As we continue to refine our designs for the farm, a couple of insights in particular stood out. In his discussion on fruit and nut tree guilds, Nabhan observes how climate-change predictions suggest substantial reductions in the chill hours required for blossoming and fruit set in many fruit trees. He asserts that many temperate fruit trees require from 750-1,750 hours of cool (0-7 degrees Celsius) temperatures to produce an adequate crop, however studies have already shown a loss of up to 160 chill hours in some fruit-growing regions, with further loss of 500 hours by the end of this century. Other studies are more dire, with the chill hour “safety zone” predicted to decrease by up to 75 percent by mid-century and 90-100 percent by 2100. In short, he suggests, orchards need to be planned to ensure their optimum temperature needs are still being met in 15-30 years. To support this Nabhan supplies a delectable list of fruit tree varieties with chill hour requirements as low as 100-150 hours. (Thrillingly to me, another of his lists shares some 13 different varieties of prickly pear (Opuntia ficus-indica), each with differently coloured, sized and shaped fruit.)
After a hostile South Australian summer for bees, also concerning was Nabhan’s observation of how changing temperatures are already pushing plant flowering and pollinator activity out of sync, resulting in the potential decline of both.

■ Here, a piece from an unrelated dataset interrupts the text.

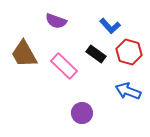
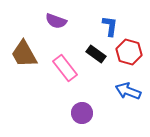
blue L-shape: rotated 130 degrees counterclockwise
pink rectangle: moved 1 px right, 2 px down; rotated 8 degrees clockwise
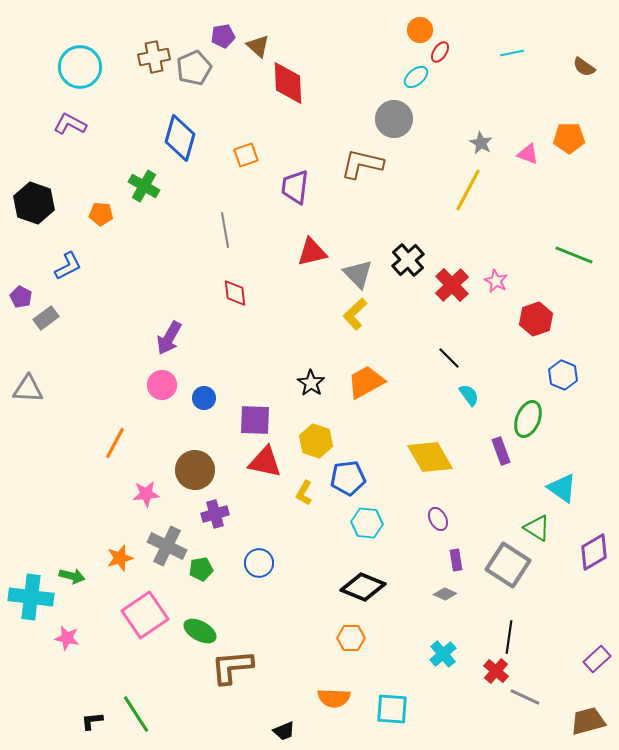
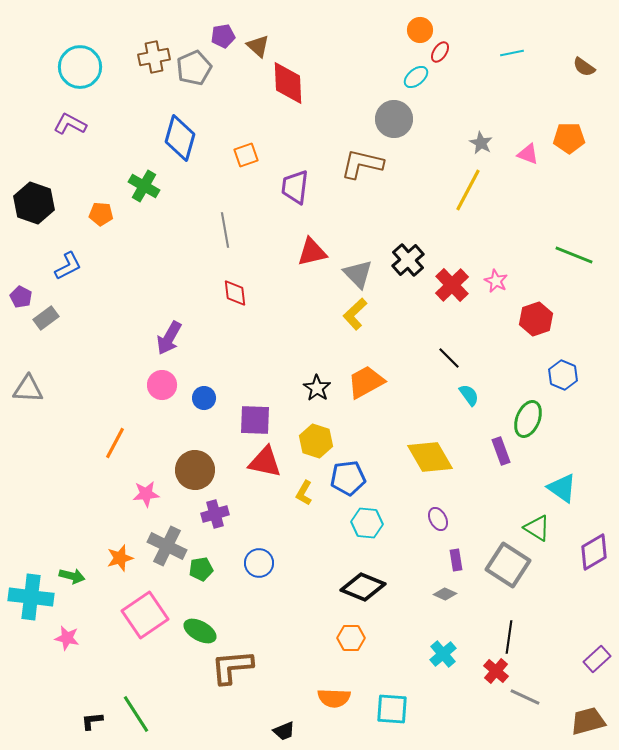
black star at (311, 383): moved 6 px right, 5 px down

The strategy here is to plant for pollinators, providing forage at multiple times in an effort to maintain a critical mass of pollinators for when food crops flower. As honeybees have faced decline worldwide, the value of, and the need to cultivate habitat for, native pollinators is also gaining importance. (Bee Friendly: A planting guide for European honeybees and Australian native pollinators is an excellent Australian resource to support this.)
With Growing Food in a Hotter, Drier Land, Gary Paul Nabhan has assembled an insightful and grounded collection of inspiration and ideas for cultivating resilient food systems into an uncertain future. Despite the daunting climate context, his practicality and experience offer not despair, but a sense of possibility.